■ **GIVEN INSTRUCTION**
Rewrite the entries starting at the line that contains "family: Acanthaceae" and ending at the last of the entries, replacing "collection date" with "date of collection" and leaving everything else unchanged.

■ **RECORDS FOR THE TASK**
- - - - -

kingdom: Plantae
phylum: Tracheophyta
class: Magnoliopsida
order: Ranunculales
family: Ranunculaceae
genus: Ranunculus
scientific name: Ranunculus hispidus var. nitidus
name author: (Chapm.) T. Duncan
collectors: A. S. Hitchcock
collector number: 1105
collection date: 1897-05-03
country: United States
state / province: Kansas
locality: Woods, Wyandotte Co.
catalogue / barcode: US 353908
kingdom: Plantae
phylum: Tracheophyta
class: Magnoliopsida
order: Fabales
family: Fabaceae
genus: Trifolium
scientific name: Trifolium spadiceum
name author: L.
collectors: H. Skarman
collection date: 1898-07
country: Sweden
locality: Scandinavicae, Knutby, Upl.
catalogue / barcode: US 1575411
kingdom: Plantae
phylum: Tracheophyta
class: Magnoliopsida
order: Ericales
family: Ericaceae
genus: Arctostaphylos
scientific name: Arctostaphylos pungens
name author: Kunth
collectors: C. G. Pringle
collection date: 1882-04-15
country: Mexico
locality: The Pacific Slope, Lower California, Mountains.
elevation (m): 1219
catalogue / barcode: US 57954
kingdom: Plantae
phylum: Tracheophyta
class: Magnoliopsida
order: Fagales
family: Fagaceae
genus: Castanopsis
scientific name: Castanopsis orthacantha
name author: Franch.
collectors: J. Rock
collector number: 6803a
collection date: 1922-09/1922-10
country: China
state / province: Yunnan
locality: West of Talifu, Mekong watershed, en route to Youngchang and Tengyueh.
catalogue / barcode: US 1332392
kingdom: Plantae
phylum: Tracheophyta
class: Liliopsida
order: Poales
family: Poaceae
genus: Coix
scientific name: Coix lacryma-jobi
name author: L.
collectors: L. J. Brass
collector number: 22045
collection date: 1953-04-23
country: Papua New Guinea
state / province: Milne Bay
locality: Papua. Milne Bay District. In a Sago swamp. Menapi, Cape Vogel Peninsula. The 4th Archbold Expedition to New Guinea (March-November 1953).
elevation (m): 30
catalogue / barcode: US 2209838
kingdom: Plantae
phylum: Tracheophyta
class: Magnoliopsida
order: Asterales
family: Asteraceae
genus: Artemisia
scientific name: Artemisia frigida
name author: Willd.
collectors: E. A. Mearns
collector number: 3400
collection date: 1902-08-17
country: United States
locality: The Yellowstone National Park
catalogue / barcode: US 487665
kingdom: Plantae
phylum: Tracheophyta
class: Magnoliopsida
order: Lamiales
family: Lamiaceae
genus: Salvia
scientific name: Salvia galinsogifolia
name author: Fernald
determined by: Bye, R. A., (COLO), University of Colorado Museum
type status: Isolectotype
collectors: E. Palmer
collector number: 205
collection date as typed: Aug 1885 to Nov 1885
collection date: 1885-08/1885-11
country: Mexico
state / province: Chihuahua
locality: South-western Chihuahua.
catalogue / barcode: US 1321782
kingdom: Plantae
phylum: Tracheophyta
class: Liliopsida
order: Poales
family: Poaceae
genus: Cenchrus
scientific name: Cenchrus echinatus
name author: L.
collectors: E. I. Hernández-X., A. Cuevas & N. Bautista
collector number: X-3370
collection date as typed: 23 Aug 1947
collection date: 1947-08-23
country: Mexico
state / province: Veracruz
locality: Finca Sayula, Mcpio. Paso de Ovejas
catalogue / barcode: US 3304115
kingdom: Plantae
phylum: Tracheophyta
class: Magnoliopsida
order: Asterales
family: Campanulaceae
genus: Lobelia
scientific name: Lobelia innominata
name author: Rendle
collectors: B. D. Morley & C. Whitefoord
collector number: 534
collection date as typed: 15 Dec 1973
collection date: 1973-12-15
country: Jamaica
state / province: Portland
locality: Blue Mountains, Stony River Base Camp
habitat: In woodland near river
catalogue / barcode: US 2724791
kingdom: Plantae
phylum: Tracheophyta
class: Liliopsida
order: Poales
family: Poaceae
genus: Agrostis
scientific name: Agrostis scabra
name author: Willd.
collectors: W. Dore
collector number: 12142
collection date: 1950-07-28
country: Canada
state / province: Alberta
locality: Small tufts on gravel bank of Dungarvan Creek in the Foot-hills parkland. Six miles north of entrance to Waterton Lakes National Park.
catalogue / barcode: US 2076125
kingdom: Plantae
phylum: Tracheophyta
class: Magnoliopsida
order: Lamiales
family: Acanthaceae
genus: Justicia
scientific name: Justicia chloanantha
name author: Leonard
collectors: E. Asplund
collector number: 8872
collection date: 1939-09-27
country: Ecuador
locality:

- - - - -

■ **TASK ANSWER**
family: Acanthaceae
genus: Justicia
scientific name: Justicia chloanantha
name author: Leonard
collectors: E. Asplund
collector number: 8872
date of collection: 1939-09-27
country: Ecuador
locality:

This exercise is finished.